Legislative Update

By Scott Dick, Ed.D.

(Excerpted from car.org): Friday, June 1, 2018 was the Legislature’s “House of Origin” deadline. Any measure that did not pass over to the other house by that date will not move forward this session.

Here are a few highlights from last week, as the Legislature moves closer to summer:

Defeated: AB 2364 (Bloom and Chiu) Ellis Act
 – Enacted by the Legislature in 1985, and sponsored by C.A.R., the Ellis Act prohibits local government agencies from forcing property owners to continue to operate their private properties as rental businesses when they wish to stop doing so. Specifically, the Ellis Act, among other things, requires properties returned to the rental market before a 5 year “seasoning” period expires to include any deed-restricted or rent-controlled units previously located on the property. C.A.R. opposed AB 2364: it would effectively double that “seasoning” time period from 5 to 10 years. This, in turn, would have made it less likely that properties would be returned to the rental market, further aggravating California’s rental housing supply problems.

AB 2364 was defeated on the Assembly Floor thanks to the efforts of REALTORS® who responded to a C.A.R. Red Alert. The bill secured only 25 YES votes with 36 Assembly Members voting NO and the remainder not voting.

Defeated: AB 2925 (Bonta) Just Cause 
– Existing law allows landlords to provide a 30- or 60-day notice to a tenant without stating a reason for the termination of the tenancy. This bill would have prohibited a landlord from providing this notice unless the landlord had “just cause” and enumerated the reasons for termination in the notice.C.A.R. opposed AB 2925: it would have put good tenants in danger by making it extremely difficult to remove bad tenants who engage in behavior that violates the terms of their lease. AB 2925 was defeated on the Assembly Floor.

Tabled: AB 2618 (Bonta) Mandatory Property Management Certification Program – AB 2618 would have created a new property management certification program, and would have mandated all landlords and property managers who own or manage rental units to complete the program every two years. C.A.R. opposed AB 2618: it would have required real estate licensees to complete a mandatory property management certification program to perform property management services that they are already licensed to provide.

Thanks to the efforts of REALTORS® on Legislative Day, AB 2618 was held in the Assembly Appropriations Committee and will not move forward this session.

Moving forward: AB 2368 (Calderon) California Online Notary Act – Current law requires that specified documents related to a transaction be notarized in person.
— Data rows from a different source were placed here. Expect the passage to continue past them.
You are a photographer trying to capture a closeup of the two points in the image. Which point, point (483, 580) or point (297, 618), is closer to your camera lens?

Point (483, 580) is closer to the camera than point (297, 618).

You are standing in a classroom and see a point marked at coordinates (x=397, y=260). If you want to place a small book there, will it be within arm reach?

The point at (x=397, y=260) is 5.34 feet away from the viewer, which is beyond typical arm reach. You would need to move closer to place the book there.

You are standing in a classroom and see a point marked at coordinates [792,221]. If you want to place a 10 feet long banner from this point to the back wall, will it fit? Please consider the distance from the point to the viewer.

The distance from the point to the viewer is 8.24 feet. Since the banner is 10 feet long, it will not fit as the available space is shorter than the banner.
AB 2368 requires the Secretary of State to adopt standards that authorize the online notarization of documents. C.A.R. supports AB 2368: it seeks to improve and update the home purchasing process by making document notarization more convenient while providing necessary safeguards. AB 2368 passed off the Assembly Floor this past week.

Moving forward: AB 2890 (Ting) Accessory Dwelling Units (ADUs) 
– This measure seeks to prohibit local ordinances from adopting restrictive requirements (i.e. minimum lot size, lot coverage, or floor area ratio) on the construction of ADUs. The bill reduces the timeframe in which local governments must approve or disapprove an ADU to 60 days. Finally, this measure gives the Department of Housing and Community Development review and oversight authority over local ADU ordinances. C.A.R. supports AB 2890: it will help alleviate our housing shortage by streamlining the statewide development of accessory dwelling units. AB 2890 passed off the Assembly Floor last week.
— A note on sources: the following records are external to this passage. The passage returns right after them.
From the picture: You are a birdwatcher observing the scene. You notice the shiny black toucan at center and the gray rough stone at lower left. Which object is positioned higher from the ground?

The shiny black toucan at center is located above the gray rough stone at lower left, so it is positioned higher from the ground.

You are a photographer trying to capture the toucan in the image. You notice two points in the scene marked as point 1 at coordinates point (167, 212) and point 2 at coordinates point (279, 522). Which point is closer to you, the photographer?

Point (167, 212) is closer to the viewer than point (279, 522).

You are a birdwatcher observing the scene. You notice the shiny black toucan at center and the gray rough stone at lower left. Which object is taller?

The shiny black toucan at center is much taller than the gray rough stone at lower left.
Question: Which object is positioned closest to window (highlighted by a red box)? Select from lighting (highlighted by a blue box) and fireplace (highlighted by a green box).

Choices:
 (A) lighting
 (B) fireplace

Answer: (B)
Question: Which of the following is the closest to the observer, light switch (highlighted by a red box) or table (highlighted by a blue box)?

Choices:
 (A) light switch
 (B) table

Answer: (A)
Moving forward: SB 1087 (Roth) PACE: Program Administrators – In 2017, the Legislature passed AB 1284 (Dababneh) which required the licensing and regulation of Property Assessed Clean Energy (PACE) program administrators and the solicitors and solicitor agents. Under these requirements, program administrators must be licensed by the Commissioner of Business Oversight. SB 1087 seeks to provide more clarity within the PACE program by implementing various substantive and technical changes including the following provisions: 1) establishing “good faith” determination of the borrower’s ability to pay, 2) improving safeguards on a consumer’s personal information by adding further specifications to the role of program administrators, 3) ensuring that DBO can take immediate action to discipline PACE solicitors and solicitor agents. C.A.R. supports SB 1087: it increases consumer protection with PACE transactions. SB 1087 passed off the Senate Floor this past week.